**本文抜粋**.
§

幕末における西洋列強の接近に対応し,海防論の一環として発生,展開した思想。攘夷論は開国論と対置される場合があるが,現実政策としての開国論と対立するのは鎖国論である。一方,国際社会のとらえ方という点で攘夷論,というよりもむしろ攘夷論の前提をなす華夷思想と対立するのは,諸国家は独立平等の存在であるべきだとする国家平等の観念である。攘夷論は鎖国論と結びついて発生したが,やがて西洋列強に並立するための海外膨張論などを生み出し,明治維新前後に華夷思想が解体するのとともに消滅した。

 1820-30年代に確立する水戸学は,西洋諸国は卑しむべき夷狄だから,接近してきたら打ち払うべきだとして,攘夷を創唱した。文化的・倫理的観点から中華と夷狄とを区別する儒教の華夷思想は,江戸時代に広く流通していたものだが,この夷狄の観念と日本に接近してくる西洋諸国とを不可分に結びつけ,その打払いを主張した点に攘夷論の新しさがある。しかし,この事実は必ずしも水戸学が世界の情勢に無知であったということではない。少なくとも当時の支配層の一般的水準からみると,それは世界情勢に強い関心をもち,西洋列強の実力を高く評価していた。にもかかわらず,それがあえて〈攘夷〉を強調したのは,西洋の脅威を直接的な軍事的侵略よりも,むしろ間接侵略の危険--キリスト教や平等思想など西洋の思想文物の浸透による幕藩体制の階層秩序の解体--に焦点をおいてとらえていたからである。この意味で水戸学の攘夷論は,名分論の観点から幕藩体制の階層秩序を再確認しようとするその尊王論と,密接不可分の関係にあった。また,それはイデオロギー中心型の海防論といってよく,国内秩序の安定を図るために外との接触を制限しようという,いわゆる鎖国制度の〈精神〉を幕末の新状況のもとで再強調したものとみることができる。しかし,水戸学には内外の危機にまっこうから取り組もうとする姿勢や,日本全体が一つの政治単位だという国家意識--この国家意識は華夷思想よりもむしろ国学の日本中心主義を基礎として〈神国〉〈皇国〉という言葉で表現された--がきざしており,これらの傾向は水戸学以後いっそう高まっていく。

§

**記録抜粋**.
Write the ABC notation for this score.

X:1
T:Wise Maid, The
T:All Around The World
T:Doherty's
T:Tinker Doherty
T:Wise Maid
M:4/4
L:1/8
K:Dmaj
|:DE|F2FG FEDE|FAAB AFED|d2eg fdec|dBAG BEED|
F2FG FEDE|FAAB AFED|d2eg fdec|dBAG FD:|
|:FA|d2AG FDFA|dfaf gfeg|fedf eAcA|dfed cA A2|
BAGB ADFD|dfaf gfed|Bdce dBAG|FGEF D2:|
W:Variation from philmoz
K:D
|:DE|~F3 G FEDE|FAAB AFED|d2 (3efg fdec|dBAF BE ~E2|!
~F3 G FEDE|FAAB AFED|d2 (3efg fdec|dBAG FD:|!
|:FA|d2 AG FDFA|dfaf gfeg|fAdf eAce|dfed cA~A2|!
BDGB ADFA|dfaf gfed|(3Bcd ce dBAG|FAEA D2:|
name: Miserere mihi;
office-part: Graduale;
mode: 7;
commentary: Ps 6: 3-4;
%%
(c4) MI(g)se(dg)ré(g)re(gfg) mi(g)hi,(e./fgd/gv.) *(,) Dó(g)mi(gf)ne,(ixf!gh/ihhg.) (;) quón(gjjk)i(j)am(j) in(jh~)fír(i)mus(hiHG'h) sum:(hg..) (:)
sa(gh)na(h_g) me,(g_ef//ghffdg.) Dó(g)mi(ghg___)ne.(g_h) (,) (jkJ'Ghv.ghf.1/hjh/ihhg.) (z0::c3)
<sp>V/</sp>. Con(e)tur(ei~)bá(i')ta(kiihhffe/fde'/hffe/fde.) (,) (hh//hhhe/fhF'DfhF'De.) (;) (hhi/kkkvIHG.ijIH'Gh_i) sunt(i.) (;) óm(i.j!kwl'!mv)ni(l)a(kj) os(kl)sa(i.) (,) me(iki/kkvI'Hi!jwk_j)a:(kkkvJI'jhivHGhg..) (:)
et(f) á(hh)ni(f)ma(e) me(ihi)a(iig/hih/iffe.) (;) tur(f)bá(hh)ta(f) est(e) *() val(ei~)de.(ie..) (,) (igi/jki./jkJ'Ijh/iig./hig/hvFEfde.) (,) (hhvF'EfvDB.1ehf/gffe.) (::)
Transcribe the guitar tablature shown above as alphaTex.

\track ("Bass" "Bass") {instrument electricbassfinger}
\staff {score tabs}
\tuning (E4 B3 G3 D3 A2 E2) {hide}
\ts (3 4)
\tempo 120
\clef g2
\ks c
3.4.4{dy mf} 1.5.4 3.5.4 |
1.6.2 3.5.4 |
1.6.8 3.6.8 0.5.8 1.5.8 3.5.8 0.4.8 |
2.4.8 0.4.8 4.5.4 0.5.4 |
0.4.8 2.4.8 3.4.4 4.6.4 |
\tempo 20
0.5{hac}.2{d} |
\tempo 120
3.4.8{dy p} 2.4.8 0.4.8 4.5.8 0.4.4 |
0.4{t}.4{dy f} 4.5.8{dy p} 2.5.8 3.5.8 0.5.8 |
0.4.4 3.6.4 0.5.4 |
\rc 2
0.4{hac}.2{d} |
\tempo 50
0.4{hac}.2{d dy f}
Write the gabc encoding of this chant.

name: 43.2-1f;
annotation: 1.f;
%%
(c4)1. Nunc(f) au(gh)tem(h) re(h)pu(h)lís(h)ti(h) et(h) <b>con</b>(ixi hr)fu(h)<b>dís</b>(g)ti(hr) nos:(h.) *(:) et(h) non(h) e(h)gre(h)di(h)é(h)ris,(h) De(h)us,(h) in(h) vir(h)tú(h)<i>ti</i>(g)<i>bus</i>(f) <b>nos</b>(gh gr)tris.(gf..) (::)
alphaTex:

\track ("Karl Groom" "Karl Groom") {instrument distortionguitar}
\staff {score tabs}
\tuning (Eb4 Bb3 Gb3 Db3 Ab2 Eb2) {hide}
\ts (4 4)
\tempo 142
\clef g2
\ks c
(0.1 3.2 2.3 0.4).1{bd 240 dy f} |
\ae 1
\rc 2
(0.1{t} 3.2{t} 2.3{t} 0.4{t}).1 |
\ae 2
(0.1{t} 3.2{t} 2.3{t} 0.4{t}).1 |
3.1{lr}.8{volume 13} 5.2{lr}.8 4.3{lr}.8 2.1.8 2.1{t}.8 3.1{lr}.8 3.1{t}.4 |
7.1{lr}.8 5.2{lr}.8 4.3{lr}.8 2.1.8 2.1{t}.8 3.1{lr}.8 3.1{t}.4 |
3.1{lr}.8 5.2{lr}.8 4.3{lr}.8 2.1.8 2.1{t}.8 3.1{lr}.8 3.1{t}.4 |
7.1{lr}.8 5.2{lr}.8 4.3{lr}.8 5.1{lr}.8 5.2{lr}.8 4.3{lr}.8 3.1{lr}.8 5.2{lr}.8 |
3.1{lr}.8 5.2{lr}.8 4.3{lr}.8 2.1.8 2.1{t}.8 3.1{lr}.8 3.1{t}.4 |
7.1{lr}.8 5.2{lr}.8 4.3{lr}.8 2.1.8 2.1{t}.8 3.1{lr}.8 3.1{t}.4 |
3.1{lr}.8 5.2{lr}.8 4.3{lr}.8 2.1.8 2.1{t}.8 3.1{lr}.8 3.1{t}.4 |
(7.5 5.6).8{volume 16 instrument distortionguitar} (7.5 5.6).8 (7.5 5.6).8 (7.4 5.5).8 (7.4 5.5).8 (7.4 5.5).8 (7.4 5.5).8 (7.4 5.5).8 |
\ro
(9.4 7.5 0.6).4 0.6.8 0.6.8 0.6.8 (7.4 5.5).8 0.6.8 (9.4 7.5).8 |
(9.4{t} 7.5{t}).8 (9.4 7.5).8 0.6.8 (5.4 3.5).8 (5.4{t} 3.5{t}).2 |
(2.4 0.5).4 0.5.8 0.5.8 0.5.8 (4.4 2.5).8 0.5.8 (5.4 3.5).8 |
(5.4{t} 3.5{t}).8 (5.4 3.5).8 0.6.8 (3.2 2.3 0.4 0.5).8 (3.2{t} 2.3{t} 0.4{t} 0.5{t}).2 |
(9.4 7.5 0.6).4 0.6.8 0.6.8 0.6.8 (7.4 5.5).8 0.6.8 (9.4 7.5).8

§

**設問**. 攘夷論を扱う本文抜粋では、現実政策としての開国論と対立するのは何とされているか。

**解答**. 鎖国論である。